> [Entries supplied]:
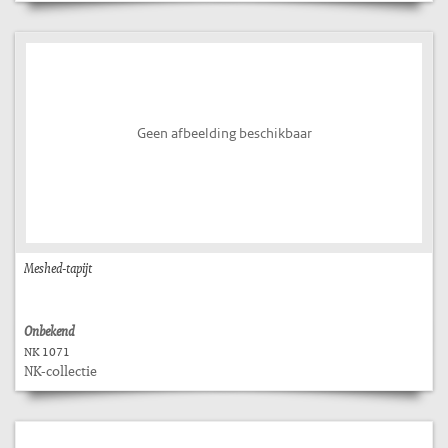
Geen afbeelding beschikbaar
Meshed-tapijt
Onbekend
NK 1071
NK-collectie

--

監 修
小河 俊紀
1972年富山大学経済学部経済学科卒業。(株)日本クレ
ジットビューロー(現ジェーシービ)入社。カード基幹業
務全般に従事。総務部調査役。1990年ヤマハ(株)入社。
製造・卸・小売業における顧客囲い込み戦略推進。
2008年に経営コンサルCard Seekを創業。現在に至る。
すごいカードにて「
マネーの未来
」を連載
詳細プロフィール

> [Exercise prompt]:
Reproduce verbatim the lines above, from the line with "Geen afbeelding beschikbaar" through the line with "NK-collectie".

> [Answer space]:
Geen afbeelding beschikbaar
Meshed-tapijt
Onbekend
NK 1071
NK-collectie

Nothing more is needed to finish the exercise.